I'm trying to run the CD to set-up my router however during the intial set-up it can't seem to locate the router, however its listed with full bars signal. The CD keeps saying it can't locate the router but its listed there. I can configure the router manually through the browser however that option doesn't give me the options to change the name of my network for the dual bands. 

Tried restarting, rebooting, resetting the router....going on 2 hrs now. Any help??


----------



## lorjack (Nov 15, 2007)

You need to plug into it with a wire to do the initial setup, it won't work wirelessly. And manually configuring it gives you full access to every setting in the router, you'll find your dual band settings under the wireless section.


----------



## Baldie559 (Nov 30, 2006)

*Linksys Cisco E2500 Setup Issue*

I'm going through the process of setting up this router but for some reason, using the CD software, when its at the step where my laptop tries to search for the router it can't locate it. Weird thing is its listed in the available networks with full strength. I've tried everything from rebooting my laptop, resetting the router, etc. and the setup process still can't locate the router. 

I can access the router through the browser (http://192.168.1.1) but I don't have the option to rename my router or the dual bands, that has to be done through the CD setup process (installing cisco connect) but can't seem to move past "searching for router". 

Any help??


----------



## Baldie559 (Nov 30, 2006)

lorjack said:


> You need to plug into it with a wire to do the initial setup, it won't work wirelessly. And manually configuring it gives you full access to every setting in the router, you'll find your dual band settings under the wireless section.


I've tried plugging my laptop into the router but still got nowhere. I can access the router manually however some things I can't do via the browser setup:

*Can't change the network name
*Can't change the SSID of the dual bands

I mean I can connect to the internet, set-up security/etc....but setting up the SSID's is an issue. I'm not sure I"m getting the full-setup without going through the CD. I've never had to use the CD to set up previous routers but this one seems like I need to. My internet connection seems choppy also. I just returned a Dlink 615 N router for this dual band model and didn't have any issues with the Dlink. I opted to go to the dual band but didn't think I'd run into any issues.


----------



## lorjack (Nov 15, 2007)

Did you change the config view? If its set to WiFi setup it won't let you change anything, it needs to be set to manual. Its at the top of the same page with the dual band settings.


----------



## Phou (May 26, 2011)

*Re: Linksys Cisco E2500 Setup Issue*

Have you tried using a cable connection? Not sure why you would need the CD to configure any setting on the router, it should all be available through the web gui.

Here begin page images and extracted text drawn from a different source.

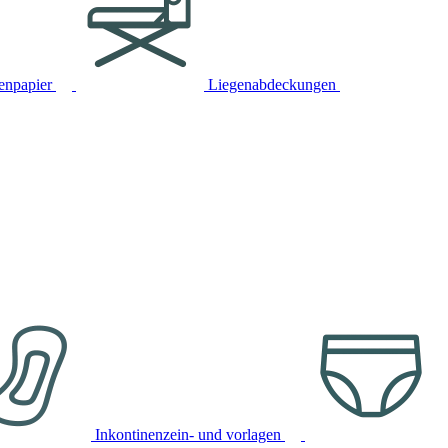
tenpapier
Liegenabdeckungen
Inkontinenzein- und vorlagen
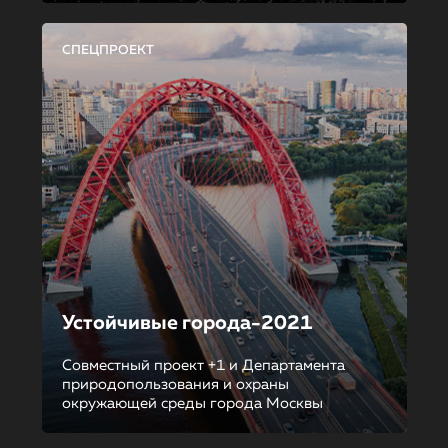
СПЕЦПРОЕКТ
Устойчивые города-2021
Совместный проект +1 и Департамента
природопользования и охраны
окружающей среды города Москвы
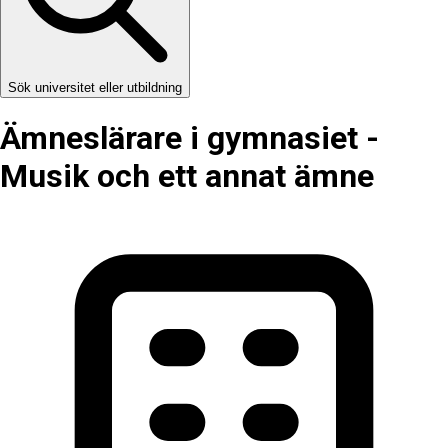
Sök universitet eller utbildning
Ämneslärare i gymnasiet -
Musik och ett annat ämne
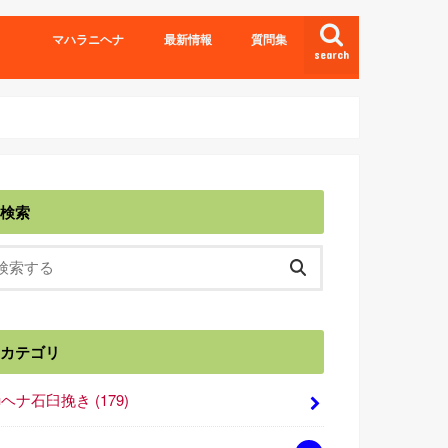
マハラニヘナ
最新情報
質問集
search
検索
カテゴリ
■ヘナ石臼挽き
(179)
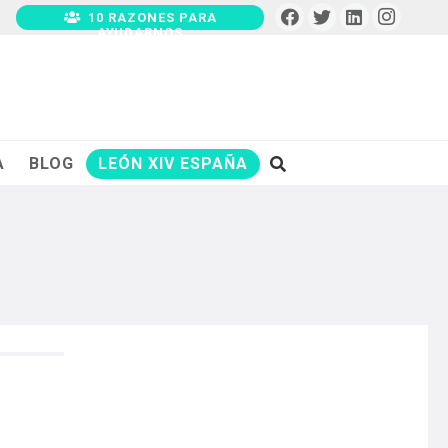
10 RAZONES PARA
AYUDARNOS
A
BLOG
LEÓN XIV ESPAÑA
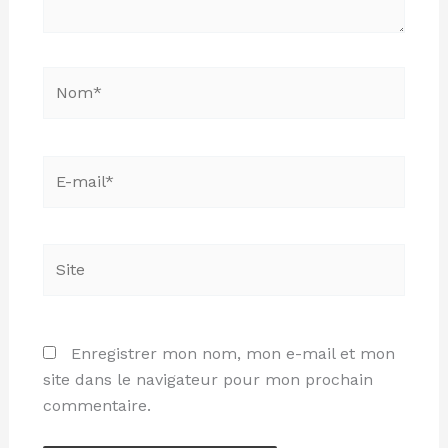
Nom*
E-
mail*
Site
Enregistrer mon nom, mon e-mail et mon
site dans le navigateur pour mon prochain
commentaire.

Unless this is some kind of issue Linksys has done then it's a poor decision to rely on a CD to do basic configuration.


----------



## 2xg (Aug 5, 2009)

*Re: Linksys Cisco E2500 Setup Issue*

Hi Baldie559,

I have merged your other thread here, since they are similar issues. 

========================
Here's the Manual for your Router.

You may always start fresh by resetting your router to the factory default setting.


----------